We conclude our week-long look at Charlotte Grimshaw’s sensational memoir with a review by Philip Matthews
At Home with CK Stead has become something of a journalistic genre, and why not? Who wouldn’t want to encounter the writer in his natural habitat, where, it is usually assumed, an enviable balance of high-powered intellectual achievement and ordinary, middle-class family life has been achieved. Not for him the seediness of the bedsit or the poverty of the garret. The NZ Herald’s former profile writer, the talented Michele Hewitson, set the tone on at least one occasion: “And so now here we are again, in the lovely house in Parnell where he lives with his equally lovely wife Kay … I like going to his house and I like that you can peek into what is now the poet laureate’s house from the street and see the bookshelves and the art and think: That is just the sort of house the poet laureate should live in. It is comfortable and very orderly and it is a brainy house, somehow. It is also a very calm house – designed for thinking in, you think.”

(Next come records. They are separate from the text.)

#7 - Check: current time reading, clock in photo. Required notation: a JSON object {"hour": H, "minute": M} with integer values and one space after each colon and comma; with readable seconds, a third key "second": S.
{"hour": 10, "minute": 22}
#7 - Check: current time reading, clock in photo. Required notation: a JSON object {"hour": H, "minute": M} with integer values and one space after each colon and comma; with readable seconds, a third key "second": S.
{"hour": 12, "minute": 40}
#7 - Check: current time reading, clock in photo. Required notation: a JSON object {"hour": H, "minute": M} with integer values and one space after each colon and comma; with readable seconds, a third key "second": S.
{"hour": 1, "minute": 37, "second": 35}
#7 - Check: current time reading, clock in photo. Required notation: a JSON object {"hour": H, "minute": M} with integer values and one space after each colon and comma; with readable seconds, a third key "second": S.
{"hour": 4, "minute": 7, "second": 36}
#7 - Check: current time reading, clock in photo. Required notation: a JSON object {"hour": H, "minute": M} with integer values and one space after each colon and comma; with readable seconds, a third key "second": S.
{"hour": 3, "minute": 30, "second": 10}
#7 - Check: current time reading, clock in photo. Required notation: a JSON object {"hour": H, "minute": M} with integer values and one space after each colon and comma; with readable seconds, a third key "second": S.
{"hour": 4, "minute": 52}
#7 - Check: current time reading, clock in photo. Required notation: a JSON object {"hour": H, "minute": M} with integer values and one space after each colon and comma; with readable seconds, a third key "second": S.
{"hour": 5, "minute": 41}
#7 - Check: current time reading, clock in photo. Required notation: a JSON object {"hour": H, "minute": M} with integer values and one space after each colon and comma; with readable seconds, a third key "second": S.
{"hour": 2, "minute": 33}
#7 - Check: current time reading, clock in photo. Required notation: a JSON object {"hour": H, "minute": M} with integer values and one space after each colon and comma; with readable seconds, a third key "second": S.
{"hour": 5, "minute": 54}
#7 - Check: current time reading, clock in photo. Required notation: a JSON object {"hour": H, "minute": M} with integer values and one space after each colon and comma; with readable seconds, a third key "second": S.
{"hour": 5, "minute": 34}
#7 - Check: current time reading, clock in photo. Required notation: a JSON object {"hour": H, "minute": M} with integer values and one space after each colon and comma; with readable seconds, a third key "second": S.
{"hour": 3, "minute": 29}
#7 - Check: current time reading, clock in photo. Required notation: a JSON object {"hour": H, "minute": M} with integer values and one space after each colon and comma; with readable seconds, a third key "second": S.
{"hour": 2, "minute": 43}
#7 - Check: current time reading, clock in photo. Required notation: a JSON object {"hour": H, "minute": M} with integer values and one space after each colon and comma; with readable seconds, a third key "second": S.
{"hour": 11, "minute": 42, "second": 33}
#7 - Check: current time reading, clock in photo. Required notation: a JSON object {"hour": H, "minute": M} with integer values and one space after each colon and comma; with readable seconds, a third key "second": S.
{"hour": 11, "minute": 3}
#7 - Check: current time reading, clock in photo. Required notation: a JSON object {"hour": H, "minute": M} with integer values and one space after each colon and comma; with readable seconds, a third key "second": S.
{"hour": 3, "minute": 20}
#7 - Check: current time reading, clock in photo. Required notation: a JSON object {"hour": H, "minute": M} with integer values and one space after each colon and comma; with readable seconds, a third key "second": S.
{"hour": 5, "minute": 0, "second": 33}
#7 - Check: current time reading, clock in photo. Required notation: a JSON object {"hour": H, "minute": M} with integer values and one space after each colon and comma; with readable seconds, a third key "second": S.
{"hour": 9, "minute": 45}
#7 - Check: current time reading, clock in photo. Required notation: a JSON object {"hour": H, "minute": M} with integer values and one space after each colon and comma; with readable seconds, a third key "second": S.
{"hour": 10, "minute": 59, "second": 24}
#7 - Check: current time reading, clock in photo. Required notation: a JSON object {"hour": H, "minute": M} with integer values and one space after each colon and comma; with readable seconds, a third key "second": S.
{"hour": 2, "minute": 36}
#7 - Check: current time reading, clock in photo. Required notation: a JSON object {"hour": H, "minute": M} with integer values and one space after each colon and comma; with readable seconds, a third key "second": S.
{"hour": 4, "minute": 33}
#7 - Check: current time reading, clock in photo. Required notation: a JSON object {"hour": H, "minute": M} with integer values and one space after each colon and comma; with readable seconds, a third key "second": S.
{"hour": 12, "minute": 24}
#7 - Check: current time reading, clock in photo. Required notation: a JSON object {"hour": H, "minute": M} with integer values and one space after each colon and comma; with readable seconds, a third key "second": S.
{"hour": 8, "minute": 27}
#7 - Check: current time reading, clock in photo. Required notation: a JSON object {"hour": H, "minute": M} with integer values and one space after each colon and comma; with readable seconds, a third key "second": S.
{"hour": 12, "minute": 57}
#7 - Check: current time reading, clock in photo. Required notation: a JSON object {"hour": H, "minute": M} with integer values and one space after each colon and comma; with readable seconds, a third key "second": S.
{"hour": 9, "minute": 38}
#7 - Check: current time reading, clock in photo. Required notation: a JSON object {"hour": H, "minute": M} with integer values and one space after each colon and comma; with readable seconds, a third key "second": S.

Brainy, orderly. Words like “order” come up fairly often in Charlotte Grimshaw’s memoir The Mirror Book, an account of life as the middle child in that supposedly calm and comfortable household. It’s a portrait of the senior writer as something of a control freak, and his control freakery can take unexpected comic forms. Who imagined that Karl, as Grimshaw calls him throughout, would fly into a rage if someone other than him divided up portions of food at a family meal, or that it was considered a major offence to take fruit from the bowl without asking first? You picture John Cleese in a scene from Fawlty Towers.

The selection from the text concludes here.